One of the biggest collateral losers in the rush to take manufacture to low labour cost countries was the design engineer. As a young engineer, myself, working in the space industry, I found it invaluable to go down to a manufacturing hall to see how my CAD model turns into something physical. Inevitably, I would be told by an experienced hand that my design was a nightmare to manufacture and that ‘in theory’, ‘on paper’, and ‘on screen’, does not mean that in practice it is the best design... or even a good one. Invaluable lessons learnt.
I’ve spoken to so many over the years that recall bad experiences with the Far East; that don’t see an end product until it is shipped back to the UK six months later. Then, they see compromise, poor build quality and even deviation from a drawing. But, what do you expect? The factory was probably trying to meet the exceptionally low unit cost they promised and have had to compromise certain aspects to make the physical product. The problem is the dialogue has been lost and compromise made without discussion. Neither engineer or manufacturer fully understands the other, ignoring the importance of a certain fillet or the limitations of a particular machine.

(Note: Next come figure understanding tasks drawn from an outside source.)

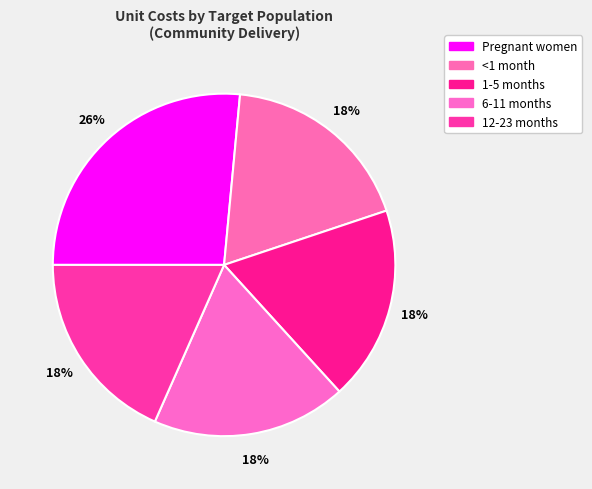

Which slice is the largest?

Pregnant women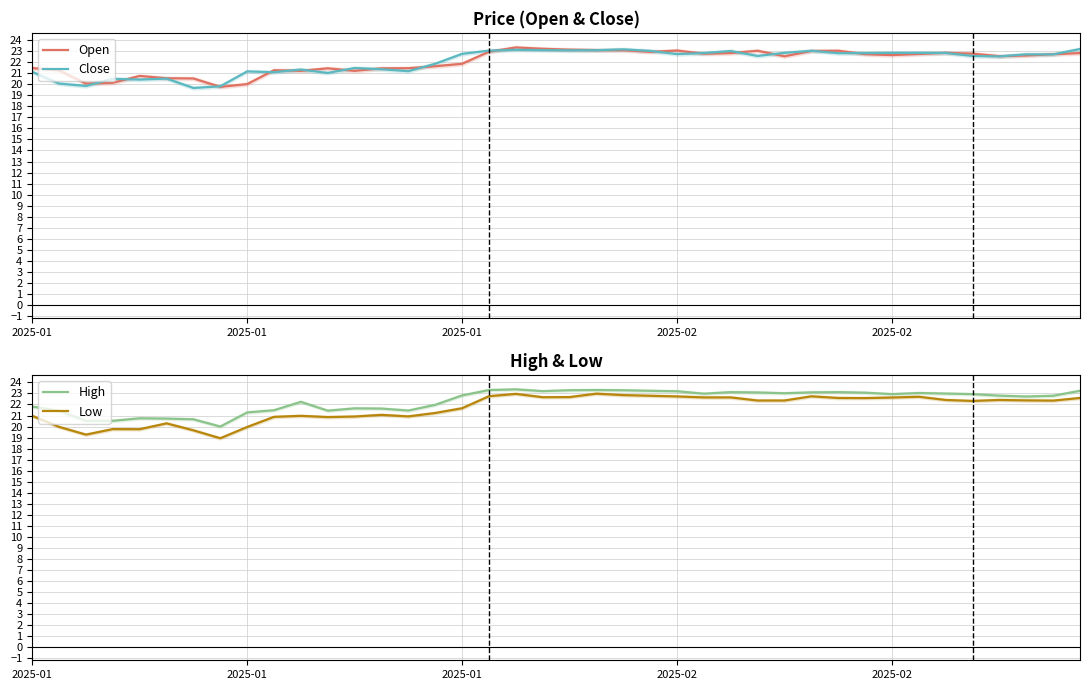

What is the highest value of the Close series?

23.2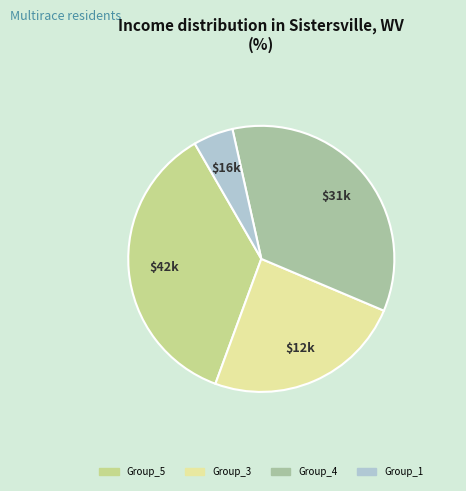

Rank the categories by value from lowest to highest.

Group_1, Group_3, Group_4, Group_5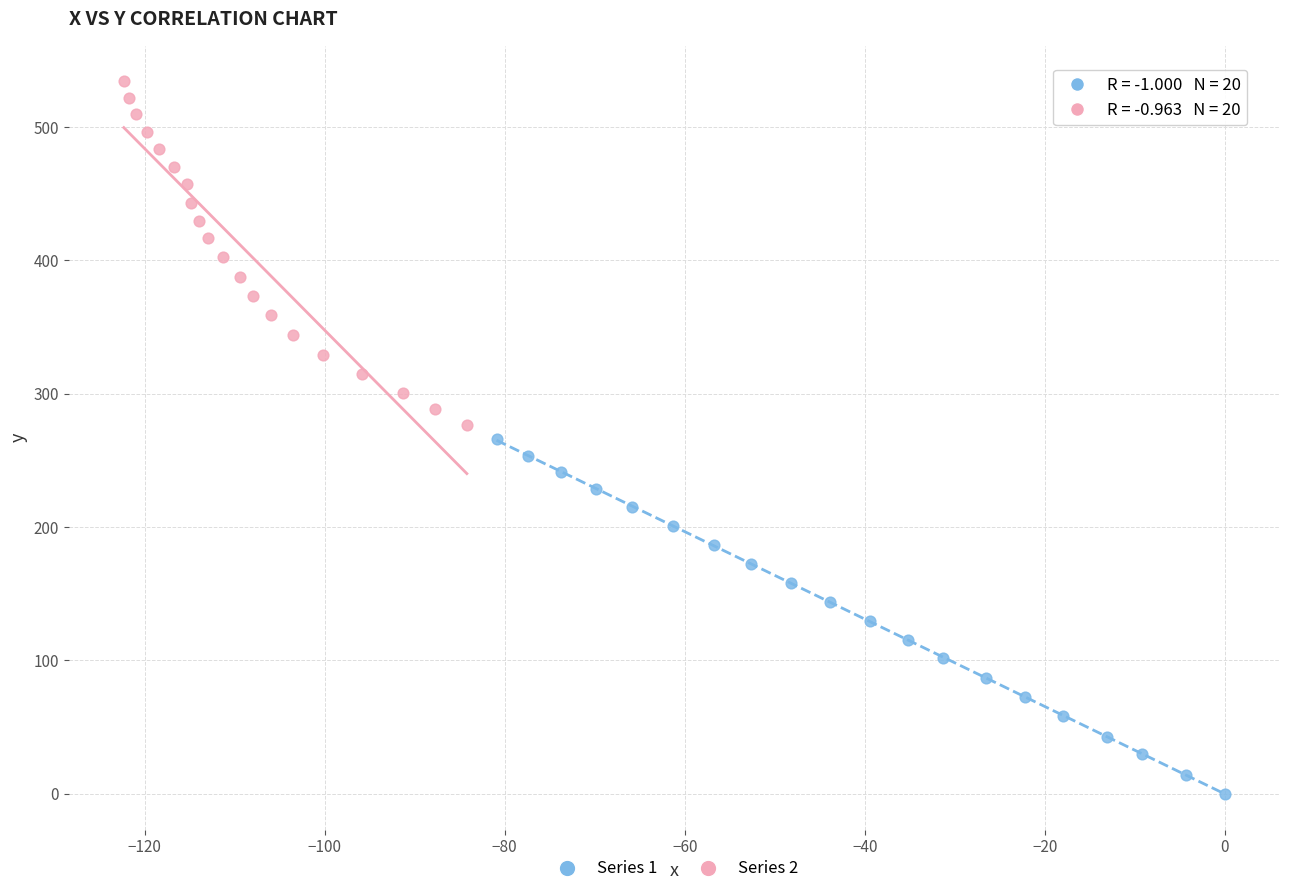

Which series reaches the minimum Y coordinate?

Series 1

VR has the potential to allow the sorts of collaboration that makes design engineers rounded. To not only talk with colleagues in any location as if they are in front of you, but to walk through the manufacturing process, to visualise designs with production colleagues and be told, like I was, that ‘this, here, will be a problem’.
VR will do for design, what the mobile phone has done for communication. It will allow different skill sets to collaborate so all parties are fully aware of the physical limitations of their digital design decisions.